Buenos Aires, 23/11/2017, edición Nº 1835

Comienzo de clases: vuelve el miedo al bullying

Para muchos volver al colegio significa reencontrarse con amigos, pero para otros es reencontrarse con el dolor del acoso escolar.

(CABA) Inició un nuevo ciclo lectivo y los chicos experimentan diferentes emociones. Para muchos volver a la escuela significa reencontrarse con amigos, la posibilidad de conocer nuevos, disfrutar de recreos y juegos, nuevos profesores, nuevas materias… pero para otros tiene un significado muy distinto que se evidencia en un estado de ansiedad e incluso cuadros depresivos, y la causa de esto es el acoso escolar conocido como bullying.

“Una de las problemáticas sociales más importantes que se manifiesta en los colegios primarios y secundarios es el hostigamiento de pares. La continuidad de este fenómeno a lo largo de la escolaridad provoca en las víctimas efectos claramente negativos que hacen difícil su integración en el medio escolar y el desarrollo normal de los aprendizajes”, comienza explicando un estudio realizado por el Médico psiquiatra infanto-juvenil y Secretario General de Investigación y Desarrollo de la Universidad de Flores, Bernardo Kerman.

La violencia y maltrato entre los alumnos afecta cada vez a más niños en las escuelas tanto públicas como privadas. Según datos de la ONG Bullying Sin Fronteras, entre 2013 y 2014 la problemática creció en torno al 33 por ciento en el país y se estima que se denuncian al menos unos seis casos al día.

Es una de las situaciones más duras con las que se pueden encontrar los adolescentes.
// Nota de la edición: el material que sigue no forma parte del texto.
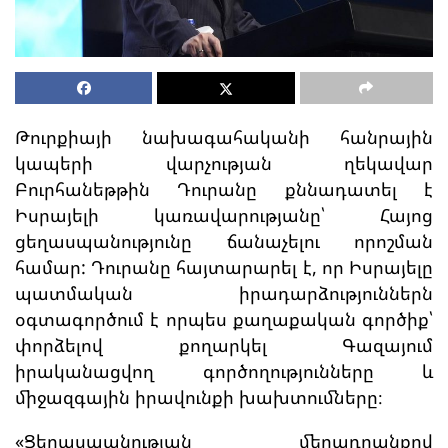
Թուրքիայի նախագահականի հանրային
կապերի վարչության ղեկավար
Բուրհանեթթին Դուրանը քննադատել է
Իսրայելի կառավարությանը՝ Հայոց
ցեղասպանությունը ճանաչելու որոշման
համար: Դուրանը հայտարարել է, որ Իսրայելը
պատմական իրադարձություններն
օգտագործում է որպես քաղաքական գործիք՝
փորձելով քողարկել Գազայում
իրականացվող գործողությունները և
միջազգային իրավունքի խախտումները։
«Ցեղասպանության մեղադրանքով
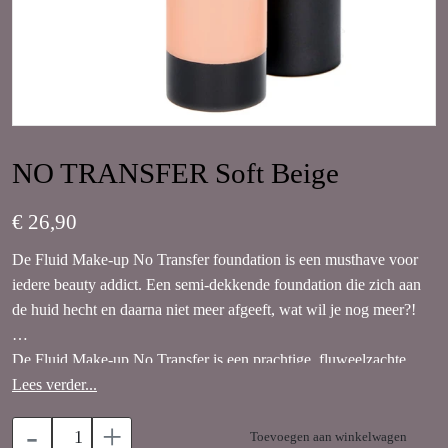
NO TRANSFER Soft Beige
€ 26,90
De Fluid Make-up No Transfer foundation is een musthave voor
iedere beauty addict. Een semi-dekkende foundation die zich aan
de huid hecht en daarna niet meer afgeeft, wat wil je nog meer?!
De Fluid Make-up No Transfer is een prachtige, fluweelzachte,
vloeibare foundation. Zodra de foundation zich aan de huid
Lees verder...
hecht, treedt de 'No Transfer' in werking.
-
+
Toevoegen aan winkelwagen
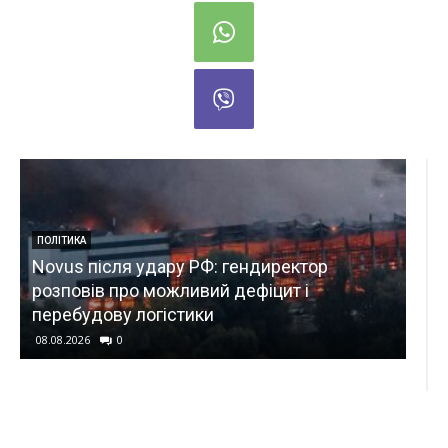
директор
ВІЙНА
іцит і
російський дрон атакував лікарню
Херсоні, четверо медпрацівниць п
08.08.2026
0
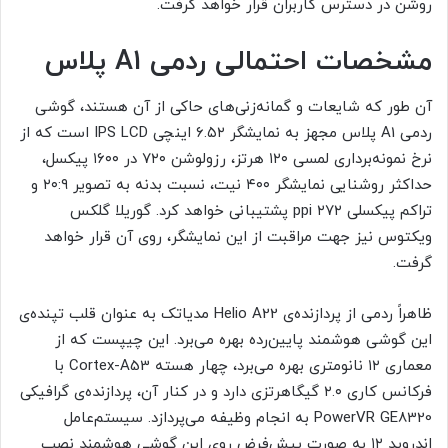
روشن در دسترس کاربران قرار خواهد گرفت.
مشخصات احتمالی ردمی A1 پلاس
آن طور که شایعات و گمانه‌زنی‌های حاکی از آن هستند، گوشی
ردمی A1 پلاس مجهز به نمایشگر ۶.۵۲ اینچی IPS LCD است که از
نرخ نمونه‌برداری لمسی ۱۲۰ هرتز، رزولوشن ۷۲۰ در ۱۶۰۰ پیکسل،
حداکثر روشنایی نمایشگر ۴۰۰ نیت، نسبت بدنه به تصویر ۲۰:۹ و
تراکم پیکسلی ۲۷۲ ppi پشتیبانی خواهد کرد. گوریلا گلکس
ویکتوس نیز جهت مراقبت از این نمایشگر، روی آن قرار خواهد
گرفت.
ظاهراً ردمی از پردازنده‌ی Helio A22 مدیاتک به عنوان قلب تپنده‌ی
این گوشی هوشمند پایین‌رده بهره می‌برد. این چیپست که از
معماری ۱۲ نانومتری بهره می‌برد، چهار هسته Cortex-A53 با
فرکانس کاری ۲.۰ گیگاهرتزی دارد و در کنار آن، پردازنده‌ی گرافیکی
PowerVR GE8320 به انجام وظیفه می‌پردازد. سیستم‌عامل
اندروید ۱۲ به صورت پیش‌فرض روی این گوشی هوشمند نصب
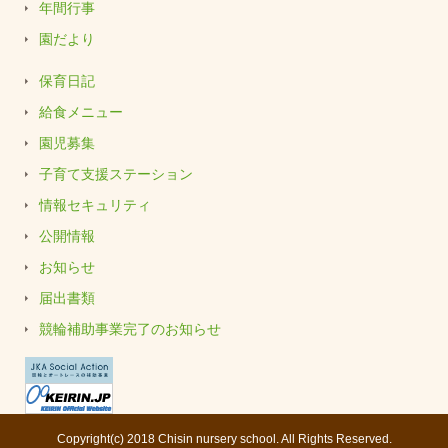
年間行事
園だより
保育日記
給食メニュー
園児募集
子育て支援ステーション
情報セキュリティ
公開情報
お知らせ
届出書類
競輪補助事業完了のお知らせ
Copyright(c) 2018 Chisin nursery school. All Rights Reserved.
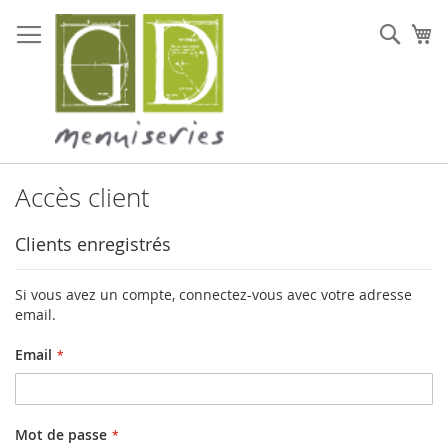
Allez
au
Rech
Mo
contenu
Accès client
Clients enregistrés
Si vous avez un compte, connectez-vous avec votre adresse
email.
Email
Mot de passe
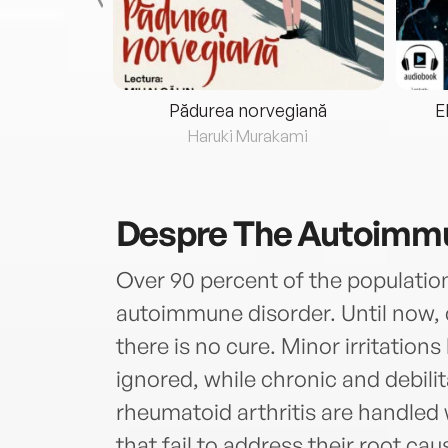
eria...
Pădurea norvegiană
E
ris
Haruki Murakami
Despre
The Autoimmu
Over 90 percent of the populatio
autoimmune disorder. Until now, 
there is no cure. Minor irritation
ignored, while chronic and debili
rheumatoid arthritis are handled 
that fail to address their root cau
Los chicos o chicas que se ven sometidos a este tipo de acoso llegan  y en algunos casos llegan a tener depresión y pensamientos de suicidio.

El maltrato no se limita o lo físico. Tras desarrollar el análisis a través de una encuesta en 9 establecimientos educativos de la Ciudad de Buenos Aires, en la que participaron 966 estudiantes de ambos sexos de 11 a 13 años, una investigación de la UFLO observó en 2013 que las formas más frecuentes en que se ejerce la agresión son el insulto, el hablar mal del otro y llamar con sobrenombres que ofenden. Además, “el hostigamiento tiene que ser repetido. Debe tener continuidad durante un largo periodo de tiempo y de forma recurrente. La agresión supone dolor no sólo en el momento del ataque sino de forma sostenida, ya que crea la expectativa en la víctima de poder ser blanco de futuros ataques”, explica Kerman.

Padres y docentes deben estar alertas para distinguir y prevenir este grave problema. Es importante prestar atención a determinadas manifestaciones de la conducta de los niños, por ejemplo, si no quiere ir al colegio, e intentar abrir canales de diálogo para ver qué sucede, ya que a pesar de los esfuerzos por darle visibilidad, la mayoría de los casos de bullying aún pasan inadvertidos.